- Consignes
- a) D'après le texte sur les effets biogéochimiques de l'agriculture, quelle part des émissions anthropiques de N2O revient à l'agriculture ?
- b) Poursuivez le texte sur les effets biogéochimiques de l'agriculture à la suite de sa dernière phrase.

- Extrait choisi
- - - - - - -

Fig.1 : Changement de la fraction anthropique par pixel (part du pixel entre 0 et 1, dévolue aux zones agricoles – prairies et cultures) a), entre 1860 et 1992, b) entre 1992 et 2100 dans le cas d’un scénario socio-économique A2. Tiré de Davin et al. (2007).

 

Effets biogéochimiques

Cette importante transformation de la végétation n’est pas neutre d’un point de vue climatique. Tout d’abord, elle a des conséquences sur les grands cycles biogeochimiques (carbone, azote), et donc sur les concentrations atmosphériques de gaz à effet de serre. Ainsi, les zones cultivées étant plus pauvres en carbone que les prairies ou forêts qu’elles remplacent (en termes de carbone présent dans les sols et dans la végétation), la conversion de zones naturelles à l’agriculture résulte en un flux net de CO2 vers l’atmosphère, qui peut donc participer au réchauffement du climat. On estime par exemple qu’entre 12 et 26% des émissions anthropiques de CO2 pendant la décennie 1990 proviennent de la déforestation tropicale - la majeure partie de cette déforestation s’étant effectuée à des fins agricoles (plus de 70%, selon le rapport GEO-3 de l’UNEP). Qui plus est, ces nouveaux agrosystèmes pouvant alors stocker moins de carbone que les écosystèmes qu’ils remplacent, la capacité de la biosphère à séquestrer par la suite une partie du carbone atmosphérique d’origine anthropique (le « puits biosphérique ») s’en trouve diminuée. D’autre part, les cultures installées en lieu et place de la végétation naturelle peuvent être elles-mêmes des sources directes de gaz à effet de serre : ainsi, selon les différentes estimations (GIEC, 2007) les émissions de méthane issues des rizières représentent entre 12 et 23 % des émissions anthropiques de CH4. De même l’agriculture, principalement à travers l’usage des fertilisants azotés, est responsable de plus de 40% des émissions anthropiques de N2O (GIEC, 2007). L’agriculture contribue ainsi de façon majeure aux émissions de GES responsables du changement climatique actuel. Certains suggèrent même, en se basant sur les mesures de GES obtenues dans les carottes de glace, que les émissions de GES ont été assez significatives dès les débuts de l’agriculture (donc de la déforestation), il y a environ 6000 ans au début de l’Holocène, pour avoir empêché un refroidissement significatif du climat à cette époque dans un contexte de baisse de l’insolation (Ruddiman et al. 2003). Néanmoins cette hypothèse reste éminemment controversée.

- - - - - - -

- Entrées de données
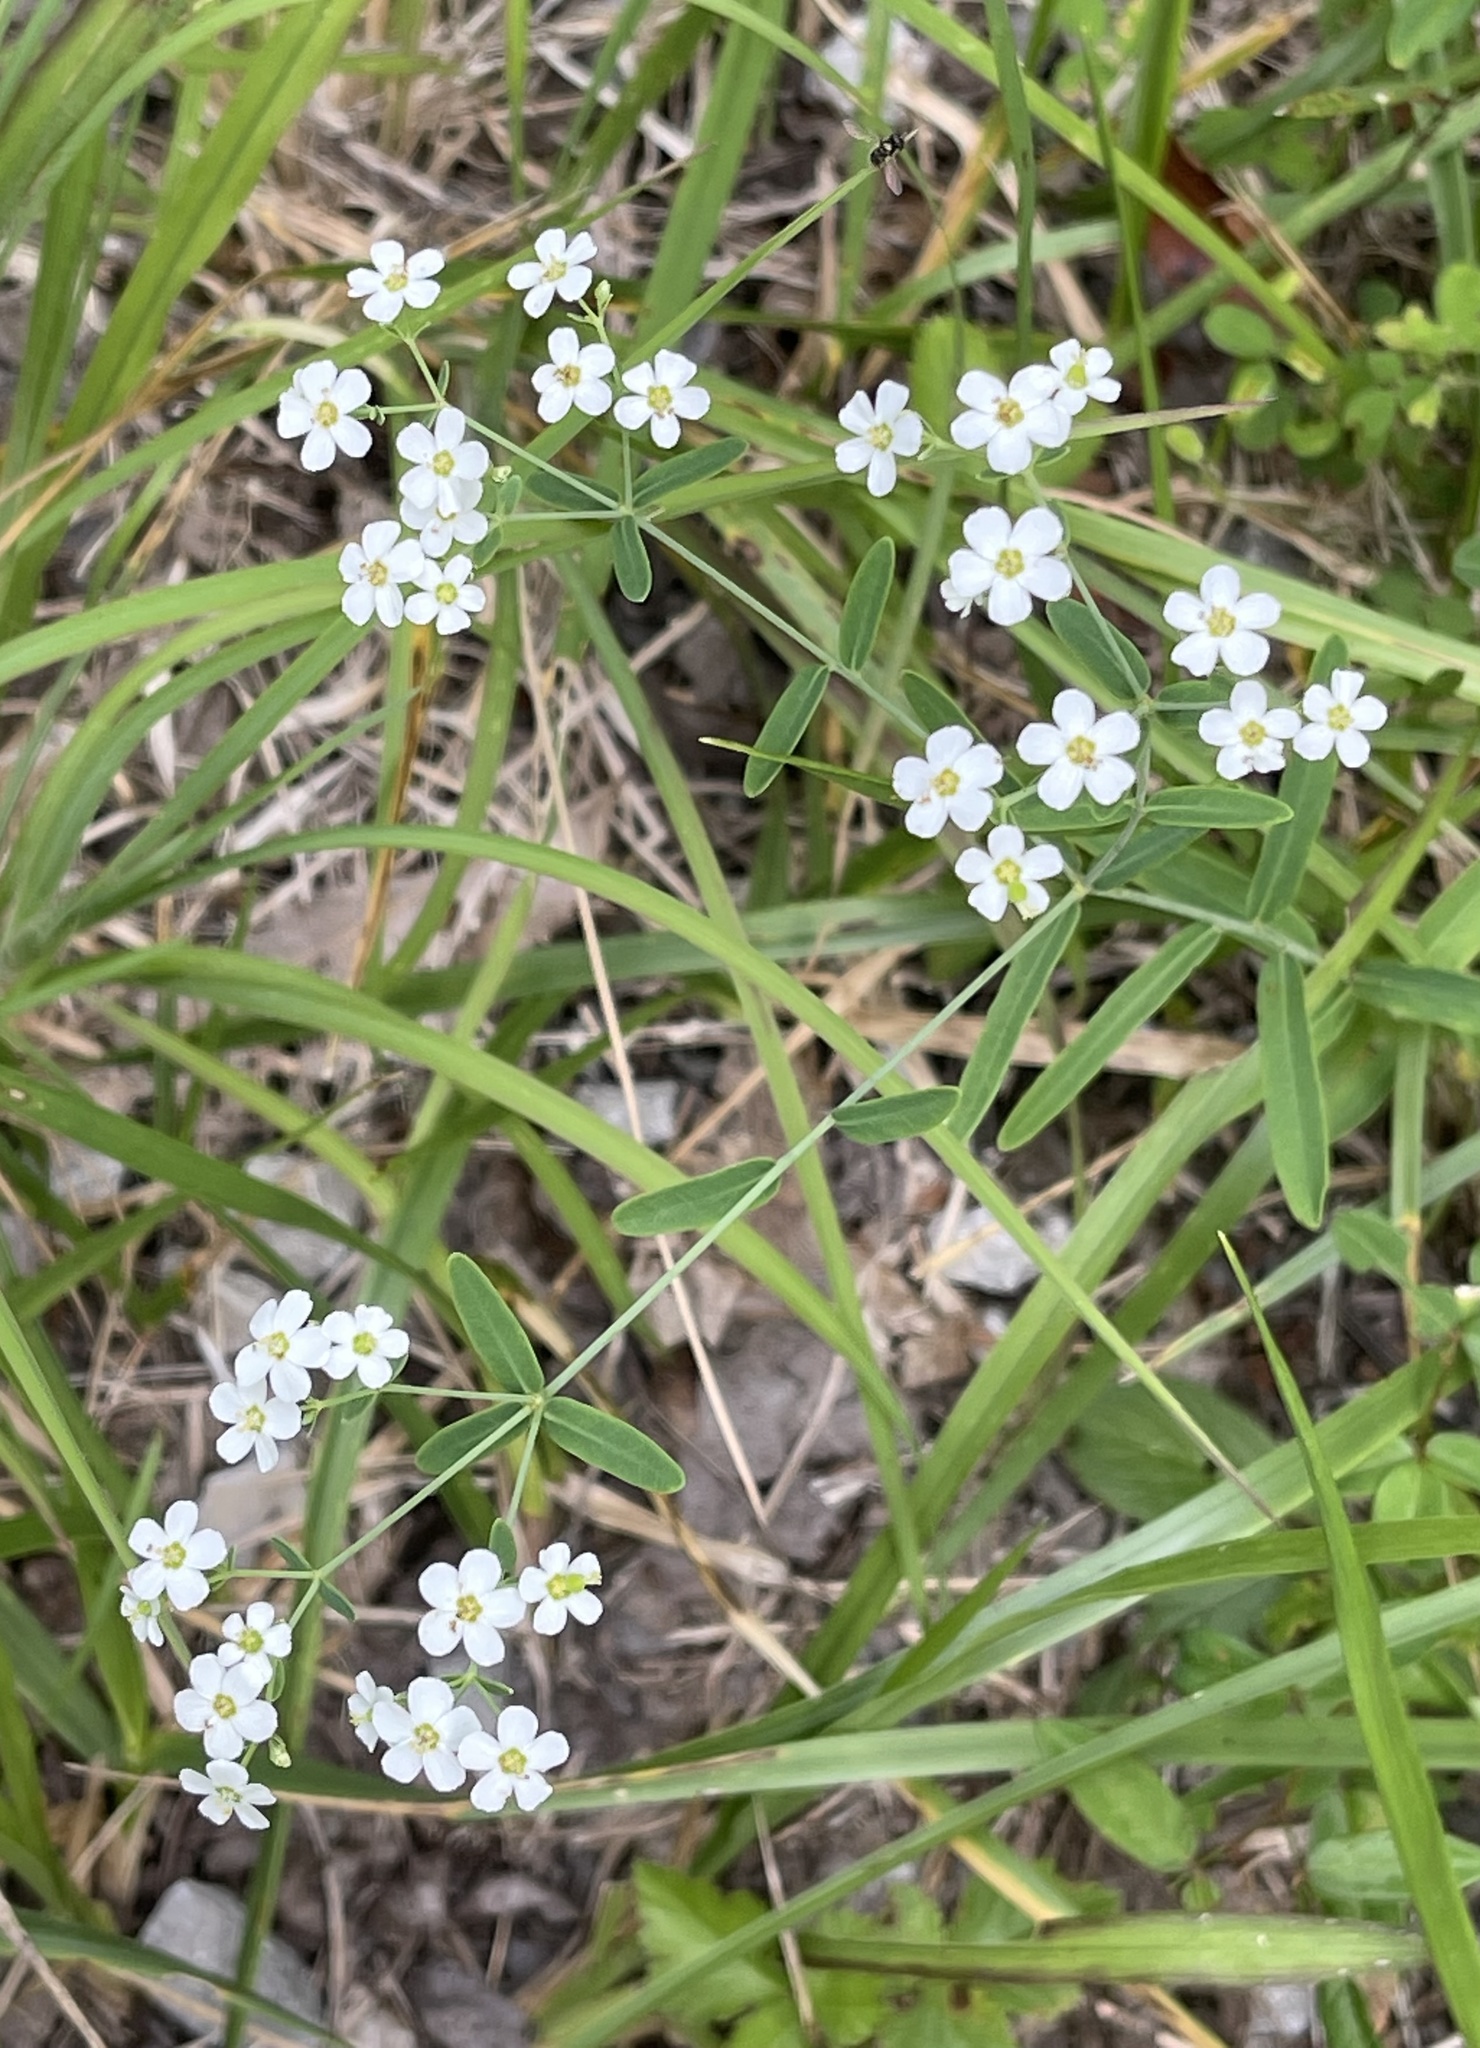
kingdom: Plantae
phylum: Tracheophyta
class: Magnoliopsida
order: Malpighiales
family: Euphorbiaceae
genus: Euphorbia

- - - - - - -

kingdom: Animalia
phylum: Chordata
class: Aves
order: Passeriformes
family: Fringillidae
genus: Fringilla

- - - - - - -

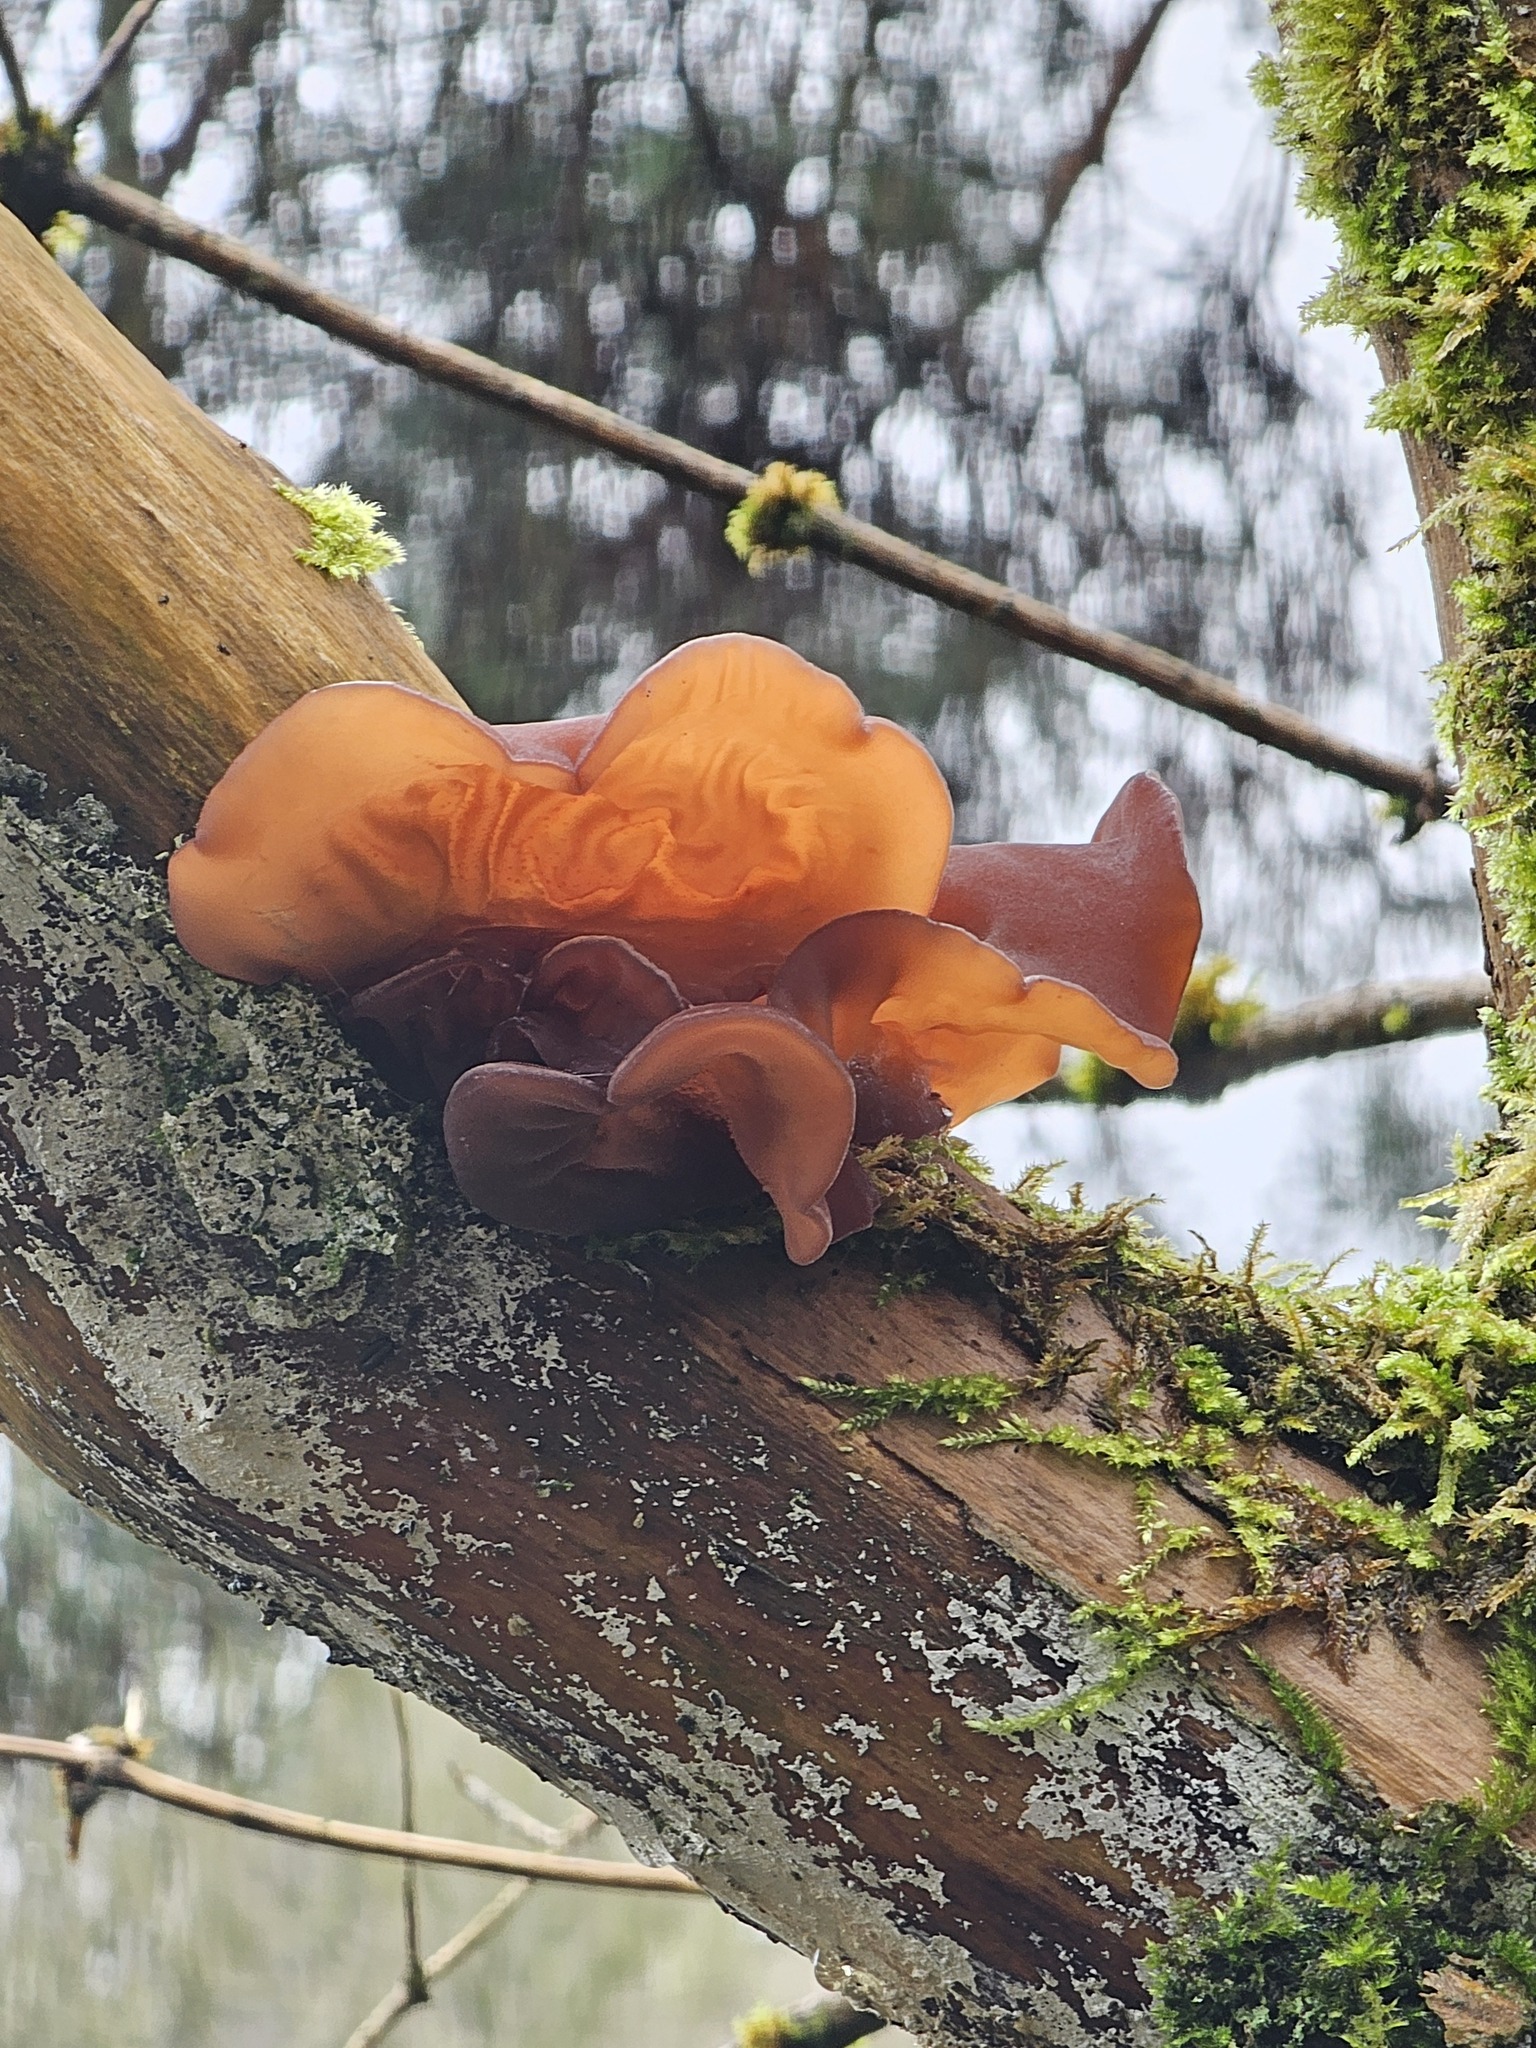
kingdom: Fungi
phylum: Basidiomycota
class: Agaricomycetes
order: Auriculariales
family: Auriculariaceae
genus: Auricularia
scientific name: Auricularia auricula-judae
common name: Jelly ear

- - - - - - -

- Consignes corrigées
- a) Plus de 40 % des émissions anthropiques de N2O, selon le GIEC (2007).

- b)
Effets biogéophysiques

En plus de ces effets biogéochimiques, la conversion d’écosystèmes naturels en zones cultivées peut également influer sur le climat par des effets biogéophysiques. En effet, si pendant longtemps la végétation n’a été envisagée, en particulier dans le domaine de la biogéographie, que comme une « projection », unidirectionnelle, du climat, on sait aujourd’hui qu’elle influence physiquement, en retour, les conditions climatiques, en participant à la régulation des échanges d’énergie, radiatifs et turbulents, entre la surface et l’atmosphère. Ainsi, à travers ses propriétés radiatives, la végétation participe à déterminer l’albédo de la surface, et donc la part du rayonnement solaire incident absorbé. Par sa capacité à réguler, à travers sa transpiration, le flux d’eau vers l’atmosphère, elle contrôle la partition de l’énergie disponible en surface (le rayonnement net) en flux de chaleur latente et flux de chaleur sensible, et participe ainsi à déterminer la température de surface. Elle influe également sur la rugosité de la surface - sa capacité à s’opposer au mouvement des masses d’air en créant une force de friction. Une présentation plus détaillée de ces différents effets est proposée par exemple par Pielke et al. (2001). Le résultat en est qu’à travers ces propriétés, la végétation façonne en partie les conditions climatiques de son environnement. Remplacer à grande échelle un type de végétation (naturelle) par un autre (cultivée), présentant des propriétés biogéophysiques différentes (albédo, rugosité, efficience d’évaporation), avec un cycle annuel différent (l’agriculteur gérant par exemple le semis et la récolte), et dans certains cas soumis à des conditions de croissance plus favorable (irrigation, fertilisation), modifie donc les interactions surface/atmosphère, et peut in fine résulter en des conditions climatiques différentes, au moins au niveau local. La figure 2 illustre par exemple ceci dans le cas théorique d’une déforestation.

 

figure_foley.png

Fig.2 : effet d’une déforestation sur les échanges surface-atmosphère et les conditions climatiques locales. Tiré de Foley et al. (2003).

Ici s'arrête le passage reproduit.